■ GOAL OF THE EXERCISE:
Set down the data again word for word. Skip any pictures.

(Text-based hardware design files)
———

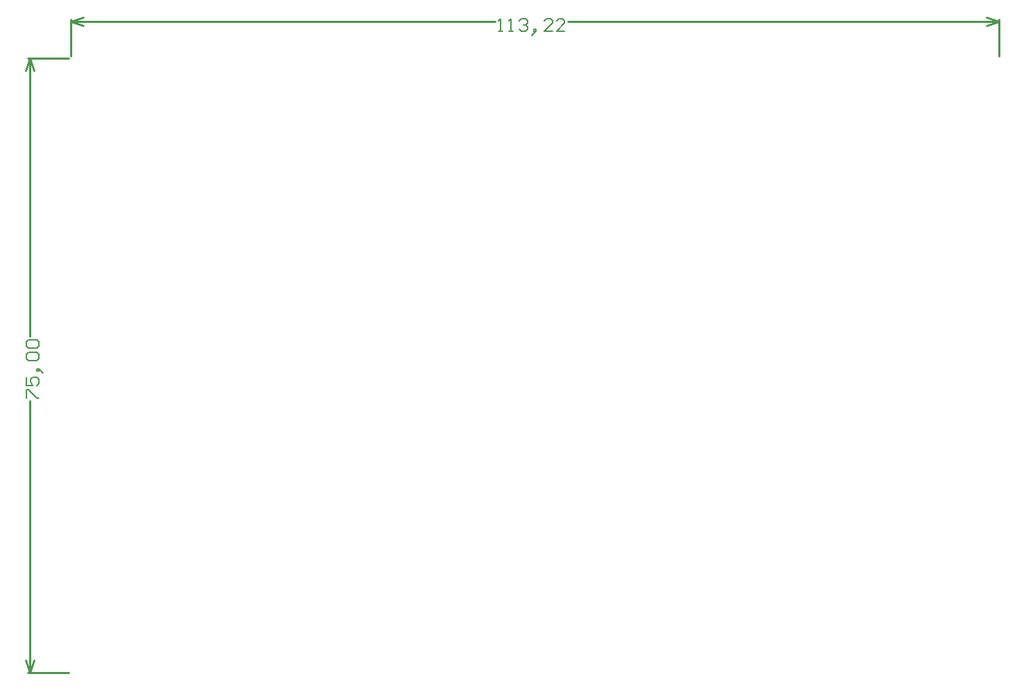
<source format=gm1>
G04*
G04 #@! TF.GenerationSoftware,Altium Limited,Altium Designer,20.1.14 (287)*
G04*
G04 Layer_Color=16711935*
%FSAX25Y25*%
%MOIN*%
G70*
G04*
G04 #@! TF.SameCoordinates,1876172F-CBA1-4FB9-98D7-45F53F2F45AF*
G04*
G04*
G04 #@! TF.FilePolarity,Positive*
G04*
G01*
G75*
%ADD74C,0.01000*%
%ADD75C,0.00600*%
D74*
X0349339Y0662086D02*
X0355339Y0664086D01*
X0349339Y0662086D02*
X0355339Y0660086D01*
X0789088D02*
X0795088Y0662086D01*
X0789088Y0664086D02*
X0795088Y0662086D01*
X0349339D02*
X0553018D01*
X0588208D02*
X0795088D01*
X0349339Y0645369D02*
Y0663086D01*
X0795088Y0645369D02*
Y0663086D01*
X0327655Y0355094D02*
X0329655Y0349094D01*
X0331655Y0355094D01*
X0329655Y0644369D02*
X0331655Y0638369D01*
X0327655D02*
X0329655Y0644369D01*
Y0349094D02*
Y0479536D01*
Y0510727D02*
Y0644369D01*
X0328655Y0349094D02*
X0348339D01*
X0328655Y0644369D02*
X0348339D01*
D75*
X0554618Y0657487D02*
X0556618D01*
X0555618D01*
Y0663485D01*
X0554618Y0662485D01*
X0559617Y0657487D02*
X0561616D01*
X0560616D01*
Y0663485D01*
X0559617Y0662485D01*
X0564615D02*
X0565615Y0663485D01*
X0567614D01*
X0568614Y0662485D01*
Y0661486D01*
X0567614Y0660486D01*
X0566614D01*
X0567614D01*
X0568614Y0659486D01*
Y0658487D01*
X0567614Y0657487D01*
X0565615D01*
X0564615Y0658487D01*
X0571613Y0656487D02*
X0572612Y0657487D01*
Y0658487D01*
X0571613D01*
Y0657487D01*
X0572612D01*
X0571613Y0656487D01*
X0570613Y0655487D01*
X0580610Y0657487D02*
X0576611D01*
X0580610Y0661486D01*
Y0662485D01*
X0579610Y0663485D01*
X0577611D01*
X0576611Y0662485D01*
X0586608Y0657487D02*
X0582609D01*
X0586608Y0661486D01*
Y0662485D01*
X0585608Y0663485D01*
X0583609D01*
X0582609Y0662485D01*
X0328255Y0481136D02*
Y0485135D01*
X0329255D01*
X0333254Y0481136D01*
X0334253D01*
X0328255Y0491132D02*
Y0487134D01*
X0331254D01*
X0330255Y0489133D01*
Y0490133D01*
X0331254Y0491132D01*
X0333254D01*
X0334253Y0490133D01*
Y0488133D01*
X0333254Y0487134D01*
X0335253Y0494132D02*
X0334253Y0495131D01*
X0333254D01*
Y0494132D01*
X0334253D01*
Y0495131D01*
X0335253Y0494132D01*
X0336253Y0493132D01*
X0329255Y0499130D02*
X0328255Y0500130D01*
Y0502129D01*
X0329255Y0503129D01*
X0333254D01*
X0334253Y0502129D01*
Y0500130D01*
X0333254Y0499130D01*
X0329255D01*
Y0505128D02*
X0328255Y0506128D01*
Y0508127D01*
X0329255Y0509127D01*
X0333254D01*
X0334253Y0508127D01*
Y0506128D01*
X0333254Y0505128D01*
X0329255D01*
M02*

</source>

———

■ ANSWER BELOW:
<source format=gm1>
G04*
G04 #@! TF.GenerationSoftware,Altium Limited,Altium Designer,20.1.14 (287)*
G04*
G04 Layer_Color=16711935*
%FSAX25Y25*%
%MOIN*%
G70*
G04*
G04 #@! TF.SameCoordinates,1876172F-CBA1-4FB9-98D7-45F53F2F45AF*
G04*
G04*
G04 #@! TF.FilePolarity,Positive*
G04*
G01*
G75*
%ADD74C,0.01000*%
%ADD75C,0.00600*%
D74*
X0349339Y0662086D02*
X0355339Y0664086D01*
X0349339Y0662086D02*
X0355339Y0660086D01*
X0789088D02*
X0795088Y0662086D01*
X0789088Y0664086D02*
X0795088Y0662086D01*
X0349339D02*
X0553018D01*
X0588208D02*
X0795088D01*
X0349339Y0645369D02*
Y0663086D01*
X0795088Y0645369D02*
Y0663086D01*
X0327655Y0355094D02*
X0329655Y0349094D01*
X0331655Y0355094D01*
X0329655Y0644369D02*
X0331655Y0638369D01*
X0327655D02*
X0329655Y0644369D01*
Y0349094D02*
Y0479536D01*
Y0510727D02*
Y0644369D01*
X0328655Y0349094D02*
X0348339D01*
X0328655Y0644369D02*
X0348339D01*
D75*
X0554618Y0657487D02*
X0556618D01*
X0555618D01*
Y0663485D01*
X0554618Y0662485D01*
X0559617Y0657487D02*
X0561616D01*
X0560616D01*
Y0663485D01*
X0559617Y0662485D01*
X0564615D02*
X0565615Y0663485D01*
X0567614D01*
X0568614Y0662485D01*
Y0661486D01*
X0567614Y0660486D01*
X0566614D01*
X0567614D01*
X0568614Y0659486D01*
Y0658487D01*
X0567614Y0657487D01*
X0565615D01*
X0564615Y0658487D01*
X0571613Y0656487D02*
X0572612Y0657487D01*
Y0658487D01*
X0571613D01*
Y0657487D01*
X0572612D01*
X0571613Y0656487D01*
X0570613Y0655487D01*
X0580610Y0657487D02*
X0576611D01*
X0580610Y0661486D01*
Y0662485D01*
X0579610Y0663485D01*
X0577611D01*
X0576611Y0662485D01*
X0586608Y0657487D02*
X0582609D01*
X0586608Y0661486D01*
Y0662485D01*
X0585608Y0663485D01*
X0583609D01*
X0582609Y0662485D01*
X0328255Y0481136D02*
Y0485135D01*
X0329255D01*
X0333254Y0481136D01*
X0334253D01*
X0328255Y0491132D02*
Y0487134D01*
X0331254D01*
X0330255Y0489133D01*
Y0490133D01*
X0331254Y0491132D01*
X0333254D01*
X0334253Y0490133D01*
Y0488133D01*
X0333254Y0487134D01*
X0335253Y0494132D02*
X0334253Y0495131D01*
X0333254D01*
Y0494132D01*
X0334253D01*
Y0495131D01*
X0335253Y0494132D01*
X0336253Y0493132D01*
X0329255Y0499130D02*
X0328255Y0500130D01*
Y0502129D01*
X0329255Y0503129D01*
X0333254D01*
X0334253Y0502129D01*
Y0500130D01*
X0333254Y0499130D01*
X0329255D01*
Y0505128D02*
X0328255Y0506128D01*
Y0508127D01*
X0329255Y0509127D01*
X0333254D01*
X0334253Y0508127D01*
Y0506128D01*
X0333254Y0505128D01*
X0329255D01*
M02*

</source>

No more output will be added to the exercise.